Often we are distracted by the person speakings appearance, or by other conversation occurring in proximity. These issues not only affect you, but you are likely to show your lack of attention in your body language to the one speaking. The result? Frustration!  In general, we find it much harder to control our body language, and you are likely to show your distraction and/or lack of interest by lack of eye contact, or posture. The speaker will detect the problem, and probably stop talking at best. The result, they may become very offended or upset.

10 Principles of Listening:

1. Stop Talking – Don’t talk, listen.

“If we were supposed to talk more than we listen, we would have two tongues and one ear.” -Mark Twain

  • When somebody else is talking listen to what they are saying, do not interrupt, talk over them or finish their sentences for them. Stop, just listen. 
  • When the other person has finished talking you may need to clarify to ensure you have received their message accurately.

2. Prepare Yourself to Listen – Relax.

  • Focus on the speaker, while putting other things out of mind.  The human mind is easily distracted by other thoughts – what’s for lunch, what time do I need to leave to catch my plane, is it going to rain – try to put other thoughts out of mind and concentrate on the messages that are being communicated.

3. Put the Speaker at Ease – Help the speaker to feel free to speak.

  • Remember their needs and concerns.
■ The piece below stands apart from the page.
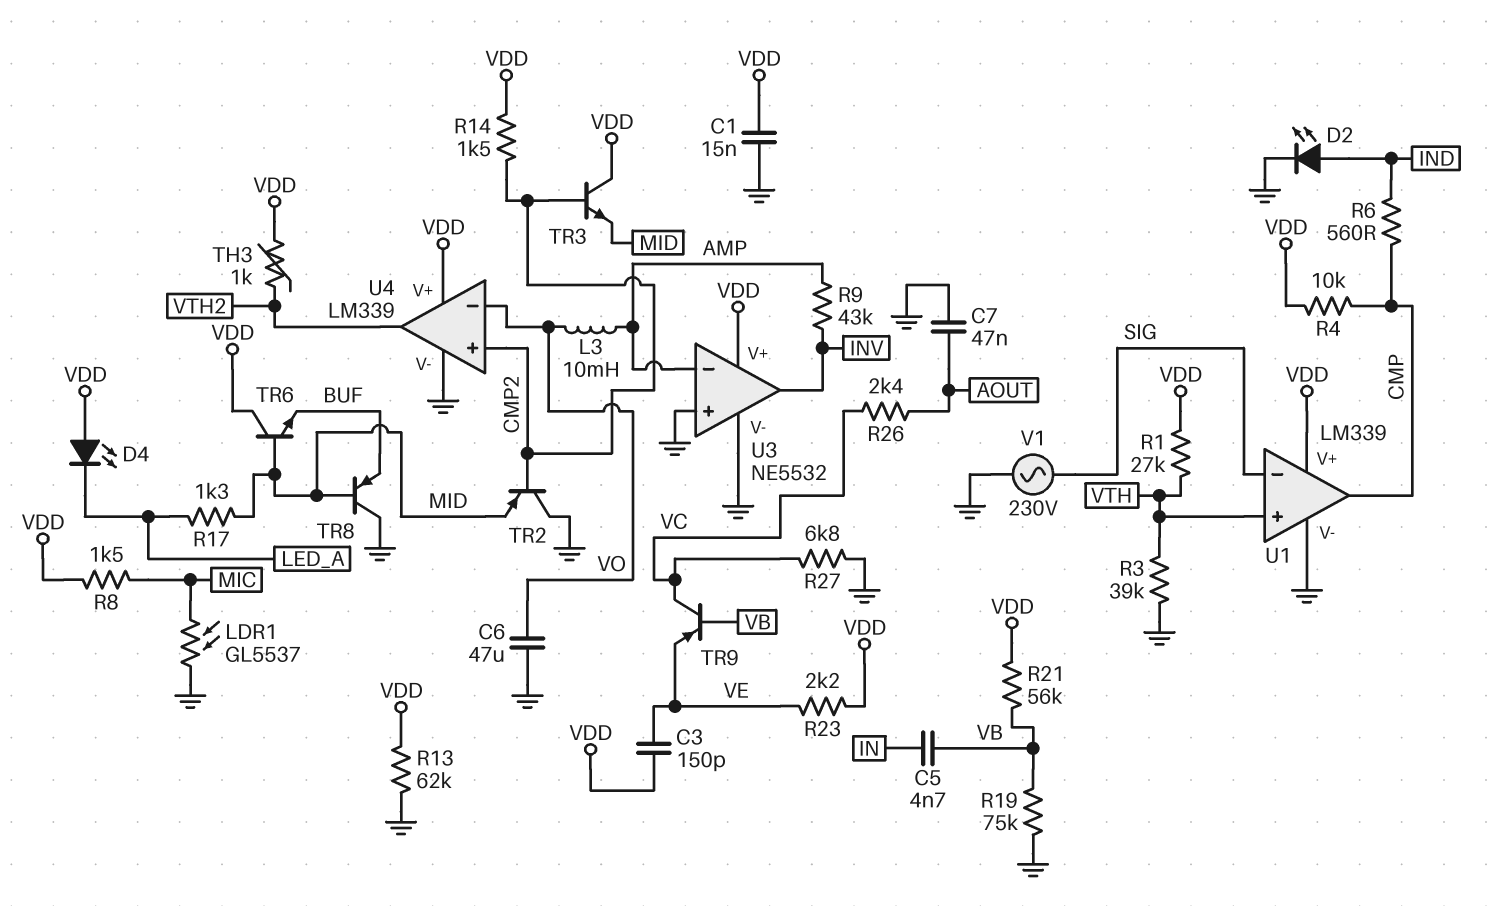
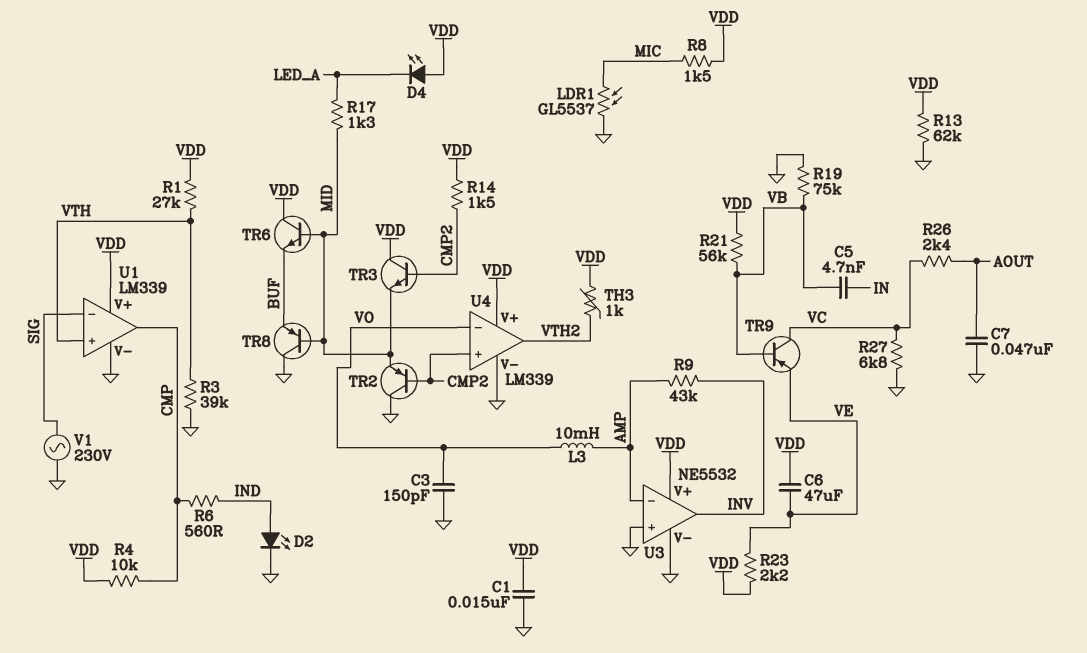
C3: 150pF (VDD, VE) -> 150pF (GND, VO)
C6: 47uF (GND, VO) -> 47uF (VDD, VE)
Nod or use other gestures or words to encourage them to continue. 
  • Maintain eye contact but don’t stare – show you are listening and understanding what is being said.

4. Remove Distractions – Focus on what is being said.

  • Don’t doodle, shuffle papers, look out the window, pick your fingernails or similar. 
  • Avoid unnecessary interruptions. These behaviors disrupt the listening process and send messages to the speaker that you are bored or distracted.

5. Empathize – Try to understand the other person’s point of view.

  • Look at issues from their perspective. Let go of preconceived ideas. By having an open mind we can more fully empathize with the speaker. 
  • If the speaker says something that you disagree with then wait and construct an argument to counter what is said but keep an open mind to the views and opinions of others.

6. Be Patient

  • A pause, even a long pause, does not necessarily mean that the speaker has finished.
  • Be patient and let the speaker continue in their own time, sometimes it takes time to formulate what to say and how to say it. 
  • Never interrupt or finish a sentence for someone.

7. Avoid Personal Prejudice – Try to be impartial.

  • Don’t become irritated and don’t let the mannerisms distract you from what the speaker is really saying.
  • Everybody has a different way of speaking – some people are for example more nervous or shy than others, some have regional accents or make excessive arm movements, some people like to pace whilst talking – others like to sit still. 
  • Focus on what is being said and try to ignore styles of delivery.

8. Listen to the Tone – Volume and tone both add to what someone is saying.

  • A good speaker will use both volume and tone to their advantage to keep an audience attentive; everybody will use pitch, tone and volume of voice in certain situations – let these help you to understand the emphasis of what is being said.

9. Listen for Ideas – Not Just Words

  • You need to get the whole picture, not just isolated bits and pieces. Maybe one of the most difficult aspects of listening is the ability to link together pieces of information to reveal the ideas of others. With proper concentration, let go of distractions, and focus this becomes easier.

10. Wait and Watch for Non-Verbal Communication

  • Gestures, facial expressions, and eye-movements can all be important.
  • Watch closely, as a result you will pick up additional information being transmitted via non-verbal communication. We don’t just listen with our ears but also with our eyes.